In Tamil Nadu's Pudukottai, a 'road' that causes miscarriages, hardship
A doctor in Andakulam PHC cited the damaged road as a possible cause for the miscarriages, adding how prolonged disturbances can affect the foetus.
PUDUKOTTAI: S Tharani (22) of Alangapatti village in Pudukottai district suffered miscarriage twice. The main road connecting seven villages of the Periyathambiudayanpatti panchayat under Kulathur taluk is the reason why young women like Tharani suffer miscarriages, say the local villagers. The road was not relaid for over 15 years now. As a result, people undergo a lot of hardships.
"The first time I suffered a miscarriage after I fell down while riding pillion with my husband and the second time was from the impact of riding through the damaged, bumpy road," Tharani recalls.
Suffering a miscarriage, and twice at that, takes a huge toll on the physical and mental health for someone her age, Tharani reminds.
S Nithya (31), another resident of Alangapatti, mentions having suffered a miscarriage while riding back after a regular check-up at the nearby primary health centre (PHC) in Andakullam with her husband. "The foetus was found to be healthy when I got the scan results from the PHC but after returning to the house I started bleeding, and that is when I realised I suffered a miscarriage for the second time."
S Muthukannu (65), another villager, recollects the harrowing experience she encountered after hurting her leg while riding pillion with her husband on a cycle. She said she had to endure the pain while walking all five kilometres to the PHC for treatment.
A doctor in the Andakulam PHC cited the damaged road as a possible cause for the miscarriages, adding how prolonged disturbances can affect the foetus.
Further, local people also claimed the condition of the road has ensured that government buses do not enter the villages. Pointing to the nearest bus stop to access Pudukkottai being a good five kilometres away, the villagers said the damaged road was the lone option to reach it as the shorter paths to Andakulam and Perungalur –where the nearest shelters are - ran through farmlands.
Residents of Periyathambiudayanpatti also voiced similar concerns over the plight of the road running through their village, adding how their children were forced to cover a stretch of seven kilometres on foot or by cycle to attend school.
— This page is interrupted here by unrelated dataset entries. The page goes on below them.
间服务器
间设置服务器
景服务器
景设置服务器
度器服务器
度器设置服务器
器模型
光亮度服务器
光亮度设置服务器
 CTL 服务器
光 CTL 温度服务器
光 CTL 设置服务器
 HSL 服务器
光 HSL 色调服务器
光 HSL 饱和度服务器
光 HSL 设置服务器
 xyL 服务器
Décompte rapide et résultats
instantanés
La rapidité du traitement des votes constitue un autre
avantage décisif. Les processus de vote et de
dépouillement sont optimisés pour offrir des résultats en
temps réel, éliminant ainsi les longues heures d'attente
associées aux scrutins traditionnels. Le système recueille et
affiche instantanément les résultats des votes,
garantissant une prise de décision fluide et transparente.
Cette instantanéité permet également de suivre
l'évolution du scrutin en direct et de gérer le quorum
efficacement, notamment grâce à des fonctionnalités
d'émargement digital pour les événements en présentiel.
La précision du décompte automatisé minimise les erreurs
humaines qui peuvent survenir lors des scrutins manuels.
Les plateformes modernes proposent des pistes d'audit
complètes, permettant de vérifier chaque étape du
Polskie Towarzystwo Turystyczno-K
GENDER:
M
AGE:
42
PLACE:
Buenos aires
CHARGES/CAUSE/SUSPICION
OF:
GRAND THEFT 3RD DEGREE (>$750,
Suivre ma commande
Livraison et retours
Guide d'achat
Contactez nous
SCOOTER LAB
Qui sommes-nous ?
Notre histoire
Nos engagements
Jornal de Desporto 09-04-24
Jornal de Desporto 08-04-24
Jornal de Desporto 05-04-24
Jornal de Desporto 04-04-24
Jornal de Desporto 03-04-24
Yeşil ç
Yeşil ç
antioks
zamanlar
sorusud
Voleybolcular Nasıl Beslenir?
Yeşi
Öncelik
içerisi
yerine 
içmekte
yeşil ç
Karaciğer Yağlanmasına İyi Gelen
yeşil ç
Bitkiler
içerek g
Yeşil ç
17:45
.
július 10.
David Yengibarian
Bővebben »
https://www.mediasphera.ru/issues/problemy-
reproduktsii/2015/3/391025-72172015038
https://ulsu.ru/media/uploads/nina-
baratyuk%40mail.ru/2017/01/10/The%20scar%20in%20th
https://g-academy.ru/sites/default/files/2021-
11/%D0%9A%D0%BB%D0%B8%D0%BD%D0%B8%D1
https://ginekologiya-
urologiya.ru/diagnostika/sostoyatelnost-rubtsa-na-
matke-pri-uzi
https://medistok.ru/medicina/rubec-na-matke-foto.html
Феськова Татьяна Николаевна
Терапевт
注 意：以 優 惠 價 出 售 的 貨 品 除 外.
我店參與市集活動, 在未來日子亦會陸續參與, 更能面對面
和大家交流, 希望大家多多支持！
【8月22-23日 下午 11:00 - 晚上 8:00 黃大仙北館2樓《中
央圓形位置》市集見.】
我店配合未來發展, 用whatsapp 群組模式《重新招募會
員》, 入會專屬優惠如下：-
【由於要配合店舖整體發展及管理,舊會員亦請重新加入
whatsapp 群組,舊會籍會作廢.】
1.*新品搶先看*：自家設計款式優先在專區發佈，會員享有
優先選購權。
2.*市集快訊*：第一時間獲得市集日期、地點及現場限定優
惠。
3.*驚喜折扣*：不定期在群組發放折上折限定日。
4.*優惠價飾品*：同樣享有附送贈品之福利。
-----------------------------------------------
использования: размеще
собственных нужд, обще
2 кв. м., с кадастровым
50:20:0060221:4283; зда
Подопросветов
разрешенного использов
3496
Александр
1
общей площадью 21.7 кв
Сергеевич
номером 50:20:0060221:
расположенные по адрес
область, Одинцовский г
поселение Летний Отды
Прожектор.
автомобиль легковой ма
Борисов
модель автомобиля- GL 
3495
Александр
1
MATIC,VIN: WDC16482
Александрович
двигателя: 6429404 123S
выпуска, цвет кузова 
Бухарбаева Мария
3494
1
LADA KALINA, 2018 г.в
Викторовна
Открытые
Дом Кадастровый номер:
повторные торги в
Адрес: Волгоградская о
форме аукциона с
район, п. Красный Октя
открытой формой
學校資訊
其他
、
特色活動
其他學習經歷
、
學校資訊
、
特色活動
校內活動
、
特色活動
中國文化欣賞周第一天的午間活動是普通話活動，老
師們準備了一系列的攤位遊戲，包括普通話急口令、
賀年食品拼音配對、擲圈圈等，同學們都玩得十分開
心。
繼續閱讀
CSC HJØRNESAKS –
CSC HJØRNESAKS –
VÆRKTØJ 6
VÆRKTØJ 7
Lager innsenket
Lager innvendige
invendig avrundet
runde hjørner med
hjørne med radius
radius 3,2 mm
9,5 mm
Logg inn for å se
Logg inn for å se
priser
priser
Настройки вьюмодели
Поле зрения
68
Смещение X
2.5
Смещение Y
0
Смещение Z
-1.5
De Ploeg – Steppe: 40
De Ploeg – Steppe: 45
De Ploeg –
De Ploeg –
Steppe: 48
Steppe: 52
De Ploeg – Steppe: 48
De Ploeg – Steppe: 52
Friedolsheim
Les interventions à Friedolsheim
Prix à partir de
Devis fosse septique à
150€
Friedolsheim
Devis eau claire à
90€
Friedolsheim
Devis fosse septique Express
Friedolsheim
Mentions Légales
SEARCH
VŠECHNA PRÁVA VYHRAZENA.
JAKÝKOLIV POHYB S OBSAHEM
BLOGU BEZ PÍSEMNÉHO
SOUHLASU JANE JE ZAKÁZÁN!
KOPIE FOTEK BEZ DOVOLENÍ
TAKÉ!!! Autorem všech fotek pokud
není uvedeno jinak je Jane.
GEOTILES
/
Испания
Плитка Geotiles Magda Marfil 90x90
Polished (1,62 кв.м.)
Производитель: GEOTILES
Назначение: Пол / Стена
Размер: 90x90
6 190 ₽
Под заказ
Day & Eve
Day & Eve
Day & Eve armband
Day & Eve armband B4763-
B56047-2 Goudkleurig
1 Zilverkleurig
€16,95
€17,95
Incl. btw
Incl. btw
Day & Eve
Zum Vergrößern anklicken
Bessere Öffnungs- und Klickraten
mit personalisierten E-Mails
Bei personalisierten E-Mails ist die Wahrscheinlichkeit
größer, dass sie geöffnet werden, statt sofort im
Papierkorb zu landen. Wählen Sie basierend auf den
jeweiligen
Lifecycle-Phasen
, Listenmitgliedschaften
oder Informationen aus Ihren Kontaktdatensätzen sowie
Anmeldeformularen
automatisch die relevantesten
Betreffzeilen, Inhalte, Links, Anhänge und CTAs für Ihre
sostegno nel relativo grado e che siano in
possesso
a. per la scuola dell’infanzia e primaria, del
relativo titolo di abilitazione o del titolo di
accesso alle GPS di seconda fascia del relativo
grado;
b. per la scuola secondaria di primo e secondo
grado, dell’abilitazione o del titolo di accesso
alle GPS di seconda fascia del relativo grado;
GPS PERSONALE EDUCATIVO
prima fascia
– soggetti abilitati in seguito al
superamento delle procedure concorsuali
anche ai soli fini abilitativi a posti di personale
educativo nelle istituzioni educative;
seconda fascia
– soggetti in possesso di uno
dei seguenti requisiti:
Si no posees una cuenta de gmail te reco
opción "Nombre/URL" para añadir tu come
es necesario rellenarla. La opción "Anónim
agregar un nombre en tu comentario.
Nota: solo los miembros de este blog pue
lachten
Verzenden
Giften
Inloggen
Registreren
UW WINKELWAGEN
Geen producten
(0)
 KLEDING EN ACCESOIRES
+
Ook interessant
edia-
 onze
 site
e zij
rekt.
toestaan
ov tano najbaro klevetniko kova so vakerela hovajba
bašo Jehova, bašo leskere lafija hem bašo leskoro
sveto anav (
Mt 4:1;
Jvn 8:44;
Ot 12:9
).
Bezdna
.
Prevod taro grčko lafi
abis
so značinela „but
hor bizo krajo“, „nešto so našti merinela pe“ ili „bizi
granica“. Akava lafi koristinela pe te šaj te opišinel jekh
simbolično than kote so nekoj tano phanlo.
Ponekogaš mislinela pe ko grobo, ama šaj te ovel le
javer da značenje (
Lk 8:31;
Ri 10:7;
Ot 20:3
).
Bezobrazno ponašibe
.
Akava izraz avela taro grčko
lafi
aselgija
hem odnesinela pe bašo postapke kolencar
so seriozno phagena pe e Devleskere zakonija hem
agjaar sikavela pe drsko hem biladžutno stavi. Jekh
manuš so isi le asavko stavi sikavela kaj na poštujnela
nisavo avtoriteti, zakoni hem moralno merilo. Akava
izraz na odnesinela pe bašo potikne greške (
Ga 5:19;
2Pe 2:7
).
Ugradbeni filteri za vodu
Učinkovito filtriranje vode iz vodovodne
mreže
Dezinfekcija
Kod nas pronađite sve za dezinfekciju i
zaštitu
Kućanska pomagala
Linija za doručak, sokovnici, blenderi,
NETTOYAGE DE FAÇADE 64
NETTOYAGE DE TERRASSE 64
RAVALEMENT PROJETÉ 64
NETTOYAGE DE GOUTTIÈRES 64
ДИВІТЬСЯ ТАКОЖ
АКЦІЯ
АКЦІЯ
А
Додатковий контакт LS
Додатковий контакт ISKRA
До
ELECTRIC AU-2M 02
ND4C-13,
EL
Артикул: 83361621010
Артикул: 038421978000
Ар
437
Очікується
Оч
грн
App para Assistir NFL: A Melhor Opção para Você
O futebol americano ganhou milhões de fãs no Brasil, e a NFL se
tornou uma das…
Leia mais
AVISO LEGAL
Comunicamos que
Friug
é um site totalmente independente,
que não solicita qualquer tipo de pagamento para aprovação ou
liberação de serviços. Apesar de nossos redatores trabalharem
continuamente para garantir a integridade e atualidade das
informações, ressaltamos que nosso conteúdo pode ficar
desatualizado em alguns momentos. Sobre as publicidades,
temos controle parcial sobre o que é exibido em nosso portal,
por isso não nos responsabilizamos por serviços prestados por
When enquired, Kulathur Tahsildar M Periyanayagi said considering the maintenance involved, responsibility for the road was handed over to the Highways Department a year ago. The department has floated a tender for re-laying the road but they are yet to confirm it, she added. An administrative official blamed the lack of funds for not re-laying the road for over 15 years now, while a revenue official claimed poor governance by the local body for the plight.